Starting at the line that contains "staining of unremarkable", restate each line word for word through the final line of the data, keeping both ends.

• _Data shown_:
▬▬▬▬▬▬

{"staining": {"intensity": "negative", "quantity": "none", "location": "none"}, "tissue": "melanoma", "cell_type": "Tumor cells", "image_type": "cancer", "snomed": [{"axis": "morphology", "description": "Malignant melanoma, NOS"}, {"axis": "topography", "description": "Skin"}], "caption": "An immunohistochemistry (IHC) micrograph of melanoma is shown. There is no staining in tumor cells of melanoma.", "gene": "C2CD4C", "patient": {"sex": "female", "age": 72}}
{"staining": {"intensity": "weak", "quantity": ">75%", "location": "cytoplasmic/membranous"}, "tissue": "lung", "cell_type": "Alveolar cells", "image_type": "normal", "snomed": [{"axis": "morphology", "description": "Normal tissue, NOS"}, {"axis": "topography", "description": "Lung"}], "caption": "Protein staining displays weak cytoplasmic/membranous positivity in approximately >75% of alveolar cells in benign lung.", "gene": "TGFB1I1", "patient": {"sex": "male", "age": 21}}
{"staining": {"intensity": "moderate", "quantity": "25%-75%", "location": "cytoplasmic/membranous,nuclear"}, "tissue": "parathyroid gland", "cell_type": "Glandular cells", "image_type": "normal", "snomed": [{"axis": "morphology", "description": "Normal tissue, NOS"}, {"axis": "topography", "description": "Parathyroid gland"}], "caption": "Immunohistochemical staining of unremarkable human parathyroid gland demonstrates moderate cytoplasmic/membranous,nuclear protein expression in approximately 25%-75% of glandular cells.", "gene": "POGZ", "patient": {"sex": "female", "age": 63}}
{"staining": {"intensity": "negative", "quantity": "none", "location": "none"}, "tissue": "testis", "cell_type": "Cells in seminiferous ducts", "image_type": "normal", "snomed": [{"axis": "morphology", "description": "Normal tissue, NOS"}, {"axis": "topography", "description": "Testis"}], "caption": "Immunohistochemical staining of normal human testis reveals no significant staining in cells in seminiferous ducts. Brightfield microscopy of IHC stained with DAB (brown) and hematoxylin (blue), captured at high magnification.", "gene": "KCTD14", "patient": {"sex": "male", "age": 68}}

▬▬▬▬▬▬

• _Your solution_:
{"staining": {"intensity": "moderate", "quantity": "25%-75%", "location": "cytoplasmic/membranous,nuclear"}, "tissue": "parathyroid gland", "cell_type": "Glandular cells", "image_type": "normal", "snomed": [{"axis": "morphology", "description": "Normal tissue, NOS"}, {"axis": "topography", "description": "Parathyroid gland"}], "caption": "Immunohistochemical staining of unremarkable human parathyroid gland demonstrates moderate cytoplasmic/membranous,nuclear protein expression in approximately 25%-75% of glandular cells.", "gene": "POGZ", "patient": {"sex": "female", "age": 63}}
{"staining": {"intensity": "negative", "quantity": "none", "location": "none"}, "tissue": "testis", "cell_type": "Cells in seminiferous ducts", "image_type": "normal", "snomed": [{"axis": "morphology", "description": "Normal tissue, NOS"}, {"axis": "topography", "description": "Testis"}], "caption": "Immunohistochemical staining of normal human testis reveals no significant staining in cells in seminiferous ducts. Brightfield microscopy of IHC stained with DAB (brown) and hematoxylin (blue), captured at high magnification.", "gene": "KCTD14", "patient": {"sex": "male", "age": 68}}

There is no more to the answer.